[Exercise]: Exactly reproduce each entry, leaving out nothing.

[Recorded data]

* * * * * * *

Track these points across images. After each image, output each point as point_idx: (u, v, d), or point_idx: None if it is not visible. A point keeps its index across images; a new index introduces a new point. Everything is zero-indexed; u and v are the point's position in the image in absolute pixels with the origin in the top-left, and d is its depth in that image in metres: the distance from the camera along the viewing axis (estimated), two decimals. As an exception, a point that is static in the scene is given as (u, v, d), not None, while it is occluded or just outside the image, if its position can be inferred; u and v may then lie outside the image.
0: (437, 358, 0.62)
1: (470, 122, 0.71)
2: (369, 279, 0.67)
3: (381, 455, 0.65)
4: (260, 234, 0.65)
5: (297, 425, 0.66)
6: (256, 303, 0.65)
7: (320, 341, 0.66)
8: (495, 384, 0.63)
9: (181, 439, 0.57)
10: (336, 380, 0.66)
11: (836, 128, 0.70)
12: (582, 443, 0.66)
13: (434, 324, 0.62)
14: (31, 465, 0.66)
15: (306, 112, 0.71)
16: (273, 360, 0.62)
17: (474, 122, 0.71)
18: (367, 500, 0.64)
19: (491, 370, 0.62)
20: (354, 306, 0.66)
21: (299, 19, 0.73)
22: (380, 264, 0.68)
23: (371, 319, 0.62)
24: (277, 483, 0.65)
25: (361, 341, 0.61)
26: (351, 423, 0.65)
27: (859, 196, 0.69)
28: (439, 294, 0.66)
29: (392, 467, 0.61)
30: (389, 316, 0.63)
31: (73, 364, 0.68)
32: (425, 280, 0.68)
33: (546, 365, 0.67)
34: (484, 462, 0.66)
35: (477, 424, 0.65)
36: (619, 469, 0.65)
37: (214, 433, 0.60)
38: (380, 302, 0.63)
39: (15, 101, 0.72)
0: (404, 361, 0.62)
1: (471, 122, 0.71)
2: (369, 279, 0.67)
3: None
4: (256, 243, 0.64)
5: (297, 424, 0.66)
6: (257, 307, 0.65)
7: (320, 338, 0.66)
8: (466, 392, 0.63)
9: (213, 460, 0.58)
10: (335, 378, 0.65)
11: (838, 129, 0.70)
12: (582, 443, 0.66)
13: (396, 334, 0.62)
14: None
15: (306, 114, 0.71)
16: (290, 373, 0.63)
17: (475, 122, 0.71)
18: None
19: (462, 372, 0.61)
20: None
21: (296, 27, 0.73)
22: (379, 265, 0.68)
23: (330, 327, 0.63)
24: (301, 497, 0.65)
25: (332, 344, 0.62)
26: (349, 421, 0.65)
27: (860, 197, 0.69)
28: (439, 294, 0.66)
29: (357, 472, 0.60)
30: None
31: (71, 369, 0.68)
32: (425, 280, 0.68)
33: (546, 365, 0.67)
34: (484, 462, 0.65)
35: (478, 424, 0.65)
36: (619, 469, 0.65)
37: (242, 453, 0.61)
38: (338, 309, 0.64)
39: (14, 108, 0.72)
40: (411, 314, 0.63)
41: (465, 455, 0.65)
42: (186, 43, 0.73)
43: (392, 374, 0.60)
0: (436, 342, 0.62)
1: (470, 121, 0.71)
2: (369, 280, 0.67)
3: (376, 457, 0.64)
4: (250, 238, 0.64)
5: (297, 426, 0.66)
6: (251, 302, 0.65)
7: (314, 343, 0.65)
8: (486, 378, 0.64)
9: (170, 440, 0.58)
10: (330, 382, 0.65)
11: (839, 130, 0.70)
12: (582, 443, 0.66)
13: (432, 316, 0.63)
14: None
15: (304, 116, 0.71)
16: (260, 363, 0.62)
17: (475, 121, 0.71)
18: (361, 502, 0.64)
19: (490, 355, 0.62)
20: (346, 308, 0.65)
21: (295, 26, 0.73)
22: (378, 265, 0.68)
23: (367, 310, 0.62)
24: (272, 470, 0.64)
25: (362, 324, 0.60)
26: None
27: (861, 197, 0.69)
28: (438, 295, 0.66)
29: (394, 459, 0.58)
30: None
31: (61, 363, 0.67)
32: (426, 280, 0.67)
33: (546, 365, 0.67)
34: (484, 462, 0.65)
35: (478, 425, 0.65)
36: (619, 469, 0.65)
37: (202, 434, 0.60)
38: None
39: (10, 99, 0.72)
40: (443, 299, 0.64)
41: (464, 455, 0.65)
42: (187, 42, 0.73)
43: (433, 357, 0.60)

* * * * * * *

[Solution to this exercise]:
Track these points across images. After each image, output each point as point_idx: (u, v, d), or point_idx: None if it is not visible. A point keeps its index across images; a new index introduces a new point. Everything is zero-indexed; u and v are the point's position in the image in absolute pixels with the origin in the top-left, and d is its depth in that image in metres: the distance from the camera along the viewing axis (estimated), two decimals. As an exception, a point that is static in the scene is given as (u, v, d), not None, while it is occluded or just outside the image, if its position can be inferred; u and v may then lie outside the image.
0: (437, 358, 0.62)
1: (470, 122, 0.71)
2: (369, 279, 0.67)
3: (381, 455, 0.65)
4: (260, 234, 0.65)
5: (297, 425, 0.66)
6: (256, 303, 0.65)
7: (320, 341, 0.66)
8: (495, 384, 0.63)
9: (181, 439, 0.57)
10: (336, 380, 0.66)
11: (836, 128, 0.70)
12: (582, 443, 0.66)
13: (434, 324, 0.62)
14: (31, 465, 0.66)
15: (306, 112, 0.71)
16: (273, 360, 0.62)
17: (474, 122, 0.71)
18: (367, 500, 0.64)
19: (491, 370, 0.62)
20: (354, 306, 0.66)
21: (299, 19, 0.73)
22: (380, 264, 0.68)
23: (371, 319, 0.62)
24: (277, 483, 0.65)
25: (361, 341, 0.61)
26: (351, 423, 0.65)
27: (859, 196, 0.69)
28: (439, 294, 0.66)
29: (392, 467, 0.61)
30: (389, 316, 0.63)
31: (73, 364, 0.68)
32: (425, 280, 0.68)
33: (546, 365, 0.67)
34: (484, 462, 0.66)
35: (477, 424, 0.65)
36: (619, 469, 0.65)
37: (214, 433, 0.60)
38: (380, 302, 0.63)
39: (15, 101, 0.72)
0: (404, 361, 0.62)
1: (471, 122, 0.71)
2: (369, 279, 0.67)
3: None
4: (256, 243, 0.64)
5: (297, 424, 0.66)
6: (257, 307, 0.65)
7: (320, 338, 0.66)
8: (466, 392, 0.63)
9: (213, 460, 0.58)
10: (335, 378, 0.65)
11: (838, 129, 0.70)
12: (582, 443, 0.66)
13: (396, 334, 0.62)
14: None
15: (306, 114, 0.71)
16: (290, 373, 0.63)
17: (475, 122, 0.71)
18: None
19: (462, 372, 0.61)
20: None
21: (296, 27, 0.73)
22: (379, 265, 0.68)
23: (330, 327, 0.63)
24: (301, 497, 0.65)
25: (332, 344, 0.62)
26: (349, 421, 0.65)
27: (860, 197, 0.69)
28: (439, 294, 0.66)
29: (357, 472, 0.60)
30: None
31: (71, 369, 0.68)
32: (425, 280, 0.68)
33: (546, 365, 0.67)
34: (484, 462, 0.65)
35: (478, 424, 0.65)
36: (619, 469, 0.65)
37: (242, 453, 0.61)
38: (338, 309, 0.64)
39: (14, 108, 0.72)
40: (411, 314, 0.63)
41: (465, 455, 0.65)
42: (186, 43, 0.73)
43: (392, 374, 0.60)
0: (436, 342, 0.62)
1: (470, 121, 0.71)
2: (369, 280, 0.67)
3: (376, 457, 0.64)
4: (250, 238, 0.64)
5: (297, 426, 0.66)
6: (251, 302, 0.65)
7: (314, 343, 0.65)
8: (486, 378, 0.64)
9: (170, 440, 0.58)
10: (330, 382, 0.65)
11: (839, 130, 0.70)
12: (582, 443, 0.66)
13: (432, 316, 0.63)
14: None
15: (304, 116, 0.71)
16: (260, 363, 0.62)
17: (475, 121, 0.71)
18: (361, 502, 0.64)
19: (490, 355, 0.62)
20: (346, 308, 0.65)
21: (295, 26, 0.73)
22: (378, 265, 0.68)
23: (367, 310, 0.62)
24: (272, 470, 0.64)
25: (362, 324, 0.60)
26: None
27: (861, 197, 0.69)
28: (438, 295, 0.66)
29: (394, 459, 0.58)
30: None
31: (61, 363, 0.67)
32: (426, 280, 0.67)
33: (546, 365, 0.67)
34: (484, 462, 0.65)
35: (478, 425, 0.65)
36: (619, 469, 0.65)
37: (202, 434, 0.60)
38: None
39: (10, 99, 0.72)
40: (443, 299, 0.64)
41: (464, 455, 0.65)
42: (187, 42, 0.73)
43: (433, 357, 0.60)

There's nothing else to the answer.